After Saturday's launch, the NASA Curiosity Mars rover is on its way to the red planet to do some exploring.

"I think this mission is an important next step in NASA's overall goal to address the issue of life in the universe," lead scientist John Grotzinger, with the California Institute of Technology, told reporters shortly after the launch.

The car-sized rover, nicknamed Curiosity, is expected to touch down on August 6, 2012, to begin two years of detailed analysis of a 96-mile (154-km) wide impact basin near the Martian equator called Gale Crater.

The goal is to determine if Mars has or ever had environments to support life. It is the first astrobiology mission to Mars since the 1970s-era Viking probes.

Scientists chose the landing site because it has a three-mile-high (4.8-km high) mountain of what appears from orbital imagery and mineral analysis to be layers of rock piled up like the Grand Canyon, each layer testifying to a different period in Mars' history.

The rover has 17 cameras and 10 science instruments, including chemistry labs, to identify elements in soil and rock samples to be dug up by the probe's drill-tipped robotic arm.

I'm hoping that NASA's willing to share some feed from the Curiosity lab when August rolls around.  I'm not sure if we'll get a manned mission to Mars in my lifetime, but this is certainly going to be a vital step in that eventual process.  Imagine what different events in 2000 could have led to in our efforts to explore our solar system instead of two wars and a financial crisis.

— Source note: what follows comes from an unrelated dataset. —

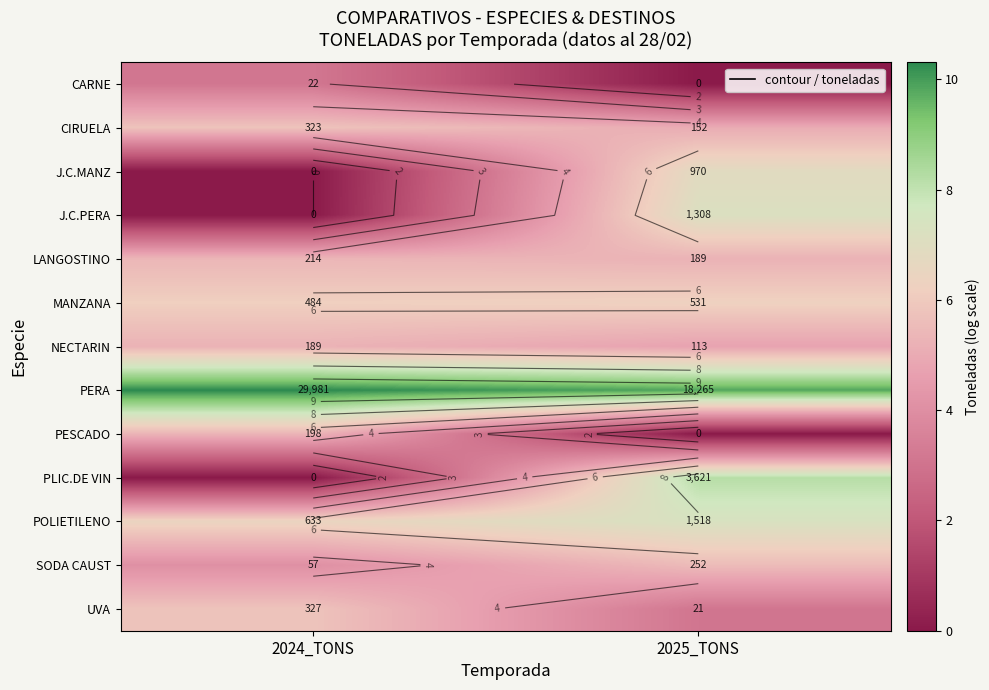

Which category has the lowest value across all series?

2025_TONS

Godspeed, my mechanical friend.  New tag: I'm The Best At Space!

Stacking The Deck In The Queen City

It's not just at the federal level where tax shifting games and loophole nonsense are played and the wealthy benefit, it happens at the local and county level, too.  Take Cincy's sales tax increase for the stadiums, for example.

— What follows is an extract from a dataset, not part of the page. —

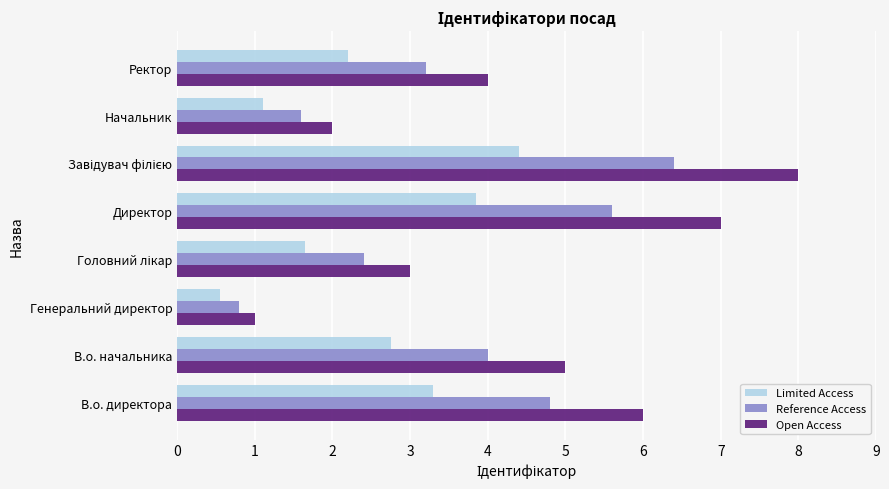

What is the difference between the second highest and minimum values in the Limited Access series?

3.3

Owners of Hamilton County's high-end homes get more back in a property tax rebate than they pay in the half-cent sales tax that funded the construction of the county's two professional sports stadiums.
That means the "average" county homeowners are footing the bill for the stadiums.

As Hamilton County commissioners work to cover a $14.2 million deficit in the stadium fund, some are questioning whether that's fair.

The Enquirer analyzed last year's $17.4 million property tax payout, the most recent data available, ahead of a commissioner decision this week about what the rebate should be in 2012.

The half-cent stadium sales tax paid by homeowners is estimated by the county to be a maximum $192 annually, while owners of the county's highest-value homes get rollback rebates of $1,175 or more - netting them nearly $1,000 apiece under the current structure.

Yeah, that's right, a net county tax rebate for the wealthy while the stadium fund remains millions in the red. Nice work if you can get it, and that's because sales taxes (and other consumption based taxes) hit poorer Americans harder.  By definition they are regressive.  Meanwhile, the property tax rollback means those who have significant wealthy in real estate are taking money from the county on a net taxation basis.

The real problem is that the property tax rebates if eliminated, would get rid of the county's stadium fund shortfall...and still leave money for some rebates.

It seems like there should be an obvious solution here.  We'll see if county commissioners are willing to remedy this problem.